The task – From the records below, extract all the text exactly and leave the images behind.

^^^^

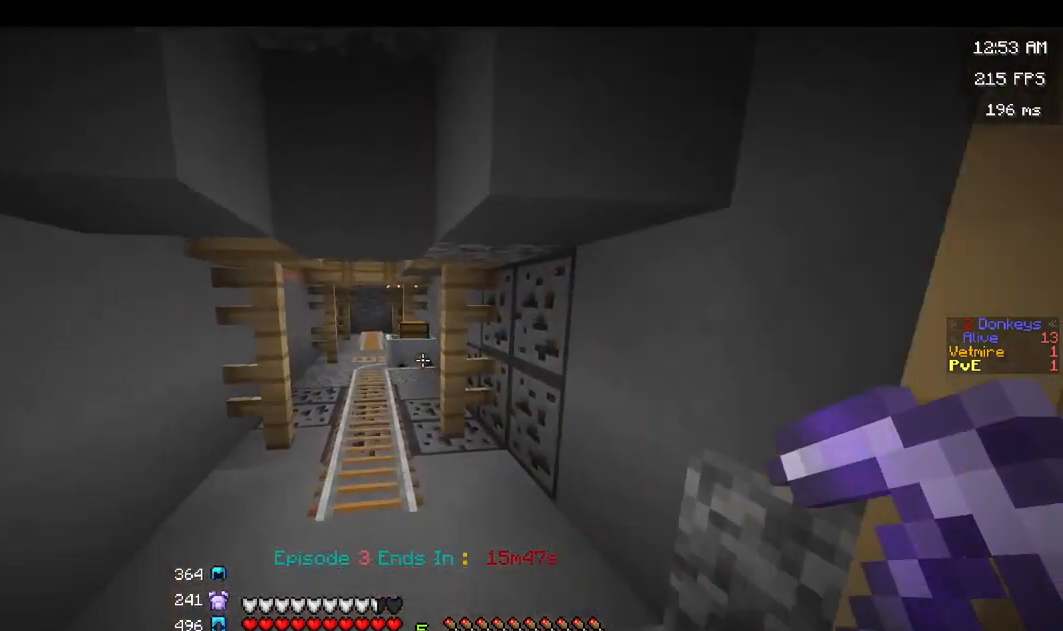
{"keys": ["w"], "mouse": [], "events": []}
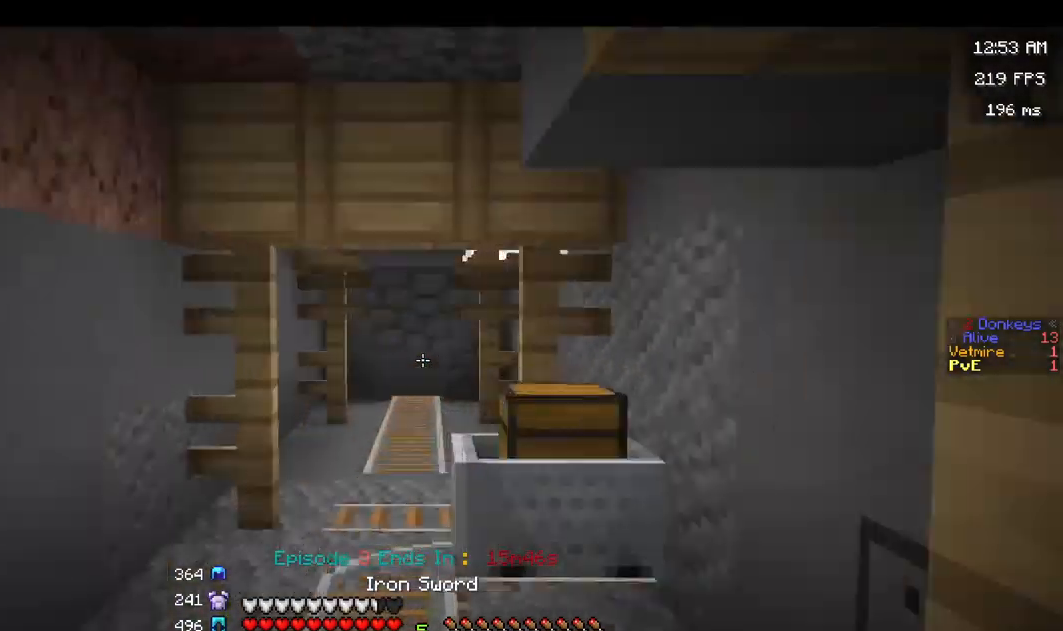
{"keys": ["w"], "mouse": [], "events": []}
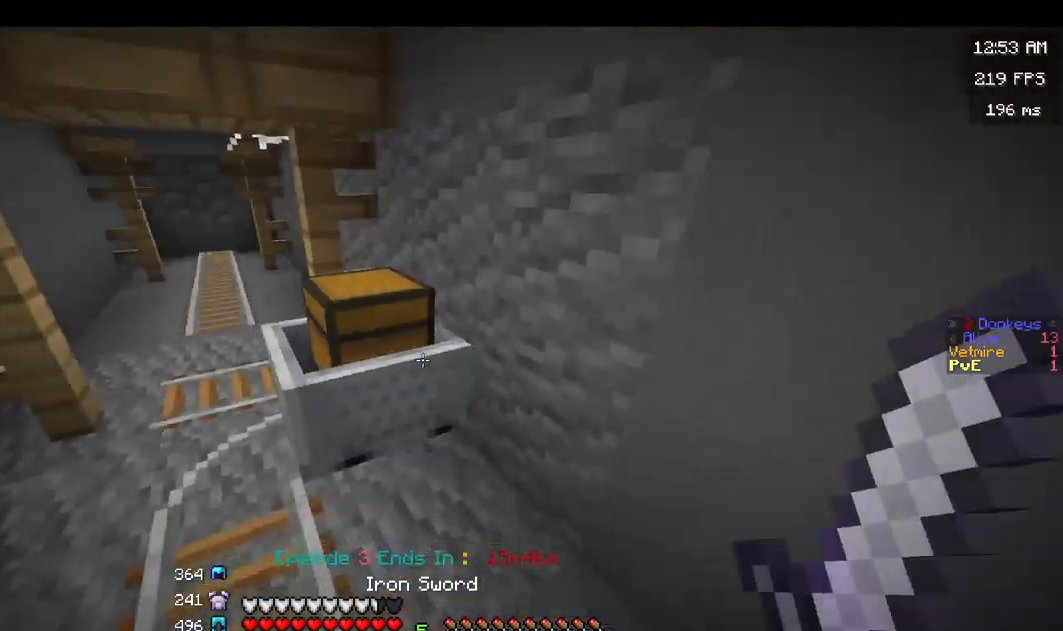
{"keys": [], "mouse": [], "events": [[17, "w", "up"], [50, "mouse_right", "down"], [200, "mouse_right", "up"]]}
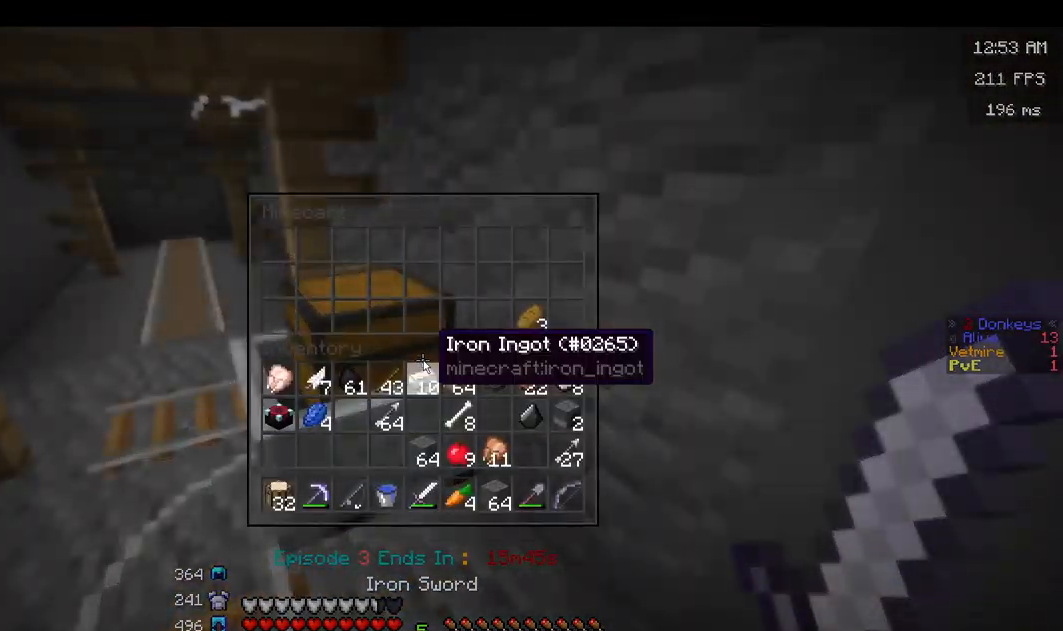
{"keys": ["w"], "mouse": [], "events": [[283, "w", "down"]]}
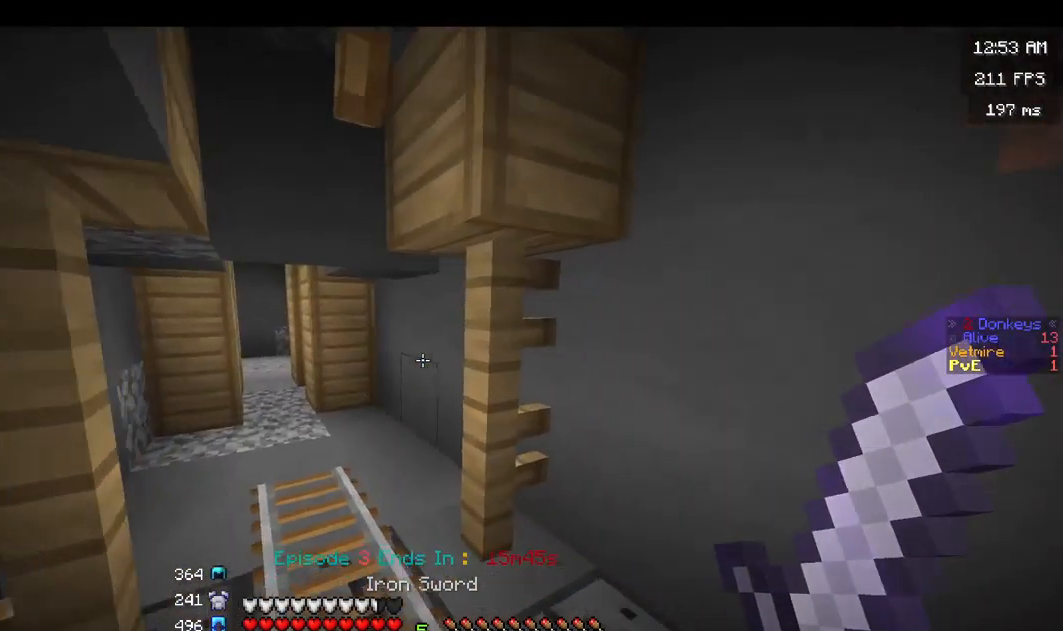
{"keys": ["w"], "mouse": [], "events": [[183, "a", "down"], [383, "a", "up"]]}
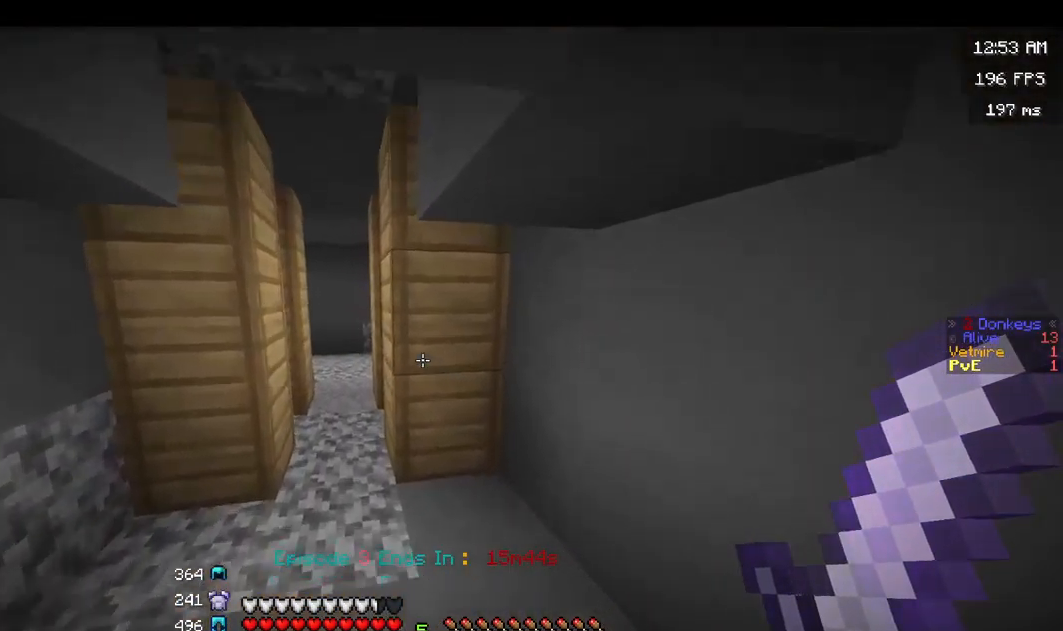
{"keys": ["a", "w"], "mouse": [], "events": [[17, "space", "down"], [167, "a", "down"], [167, "space", "up"], [350, "a", "up"], [467, "a", "down"]]}
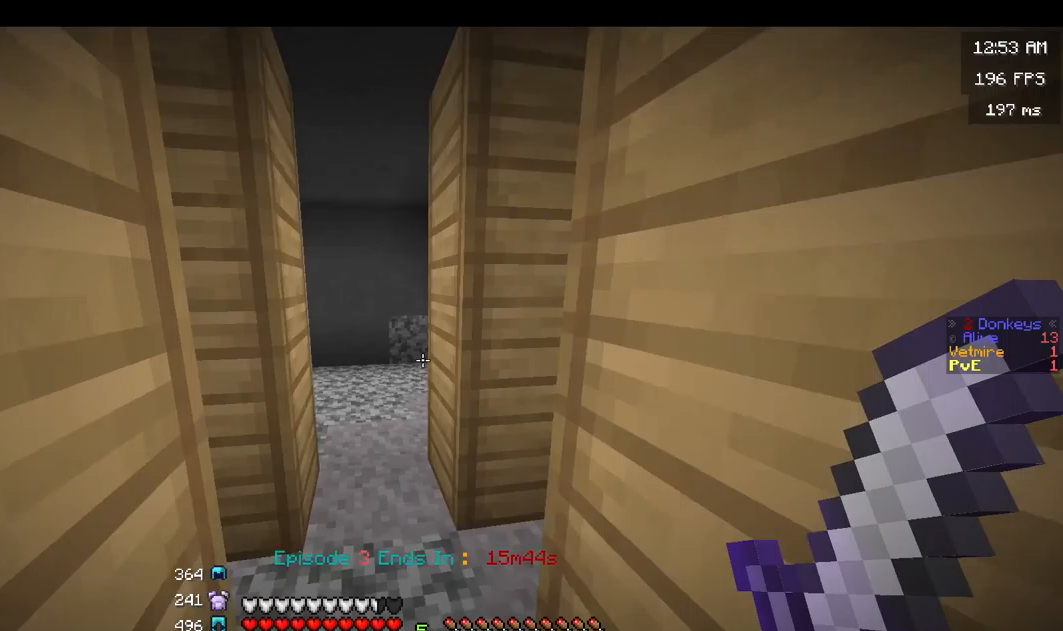
{"keys": ["a", "w"], "mouse": [], "events": [[317, "a", "up"], [434, "a", "down"]]}
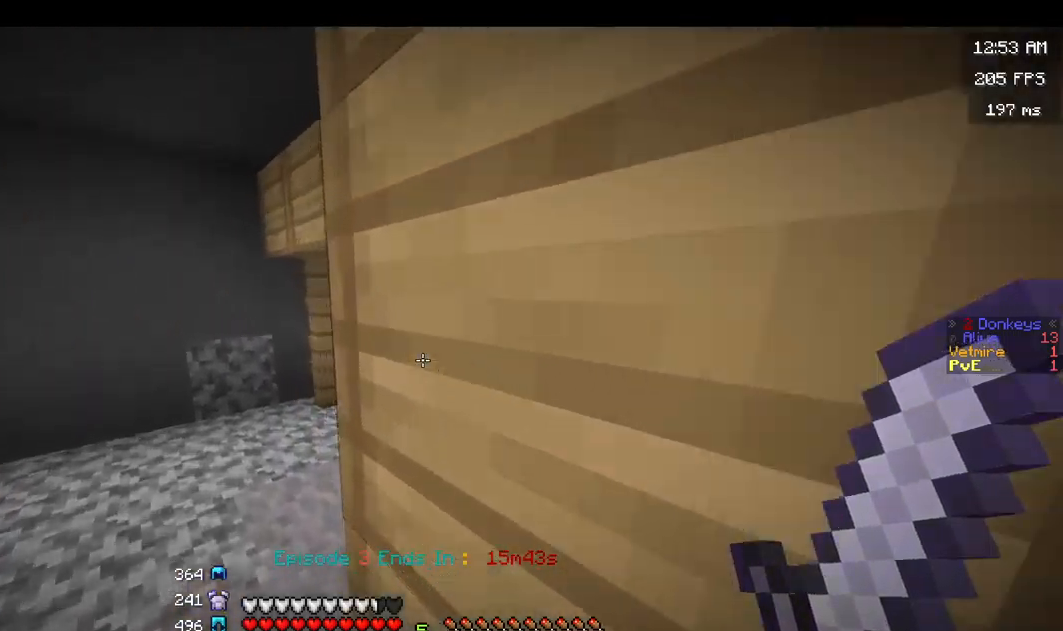
{"keys": ["a", "w"], "mouse": [], "events": [[334, "a", "up"], [467, "a", "down"]]}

^^^^

Solution to this exercise –
{"keys": ["w"], "mouse": [], "events": []}
{"keys": ["w"], "mouse": [], "events": []}
{"keys": [], "mouse": [], "events": [[17, "w", "up"], [50, "mouse_right", "down"], [200, "mouse_right", "up"]]}
{"keys": ["w"], "mouse": [], "events": [[283, "w", "down"]]}
{"keys": ["w"], "mouse": [], "events": [[183, "a", "down"], [383, "a", "up"]]}
{"keys": ["a", "w"], "mouse": [], "events": [[17, "space", "down"], [167, "a", "down"], [167, "space", "up"], [350, "a", "up"], [467, "a", "down"]]}
{"keys": ["a", "w"], "mouse": [], "events": [[317, "a", "up"], [434, "a", "down"]]}
{"keys": ["a", "w"], "mouse": [], "events": [[334, "a", "up"], [467, "a", "down"]]}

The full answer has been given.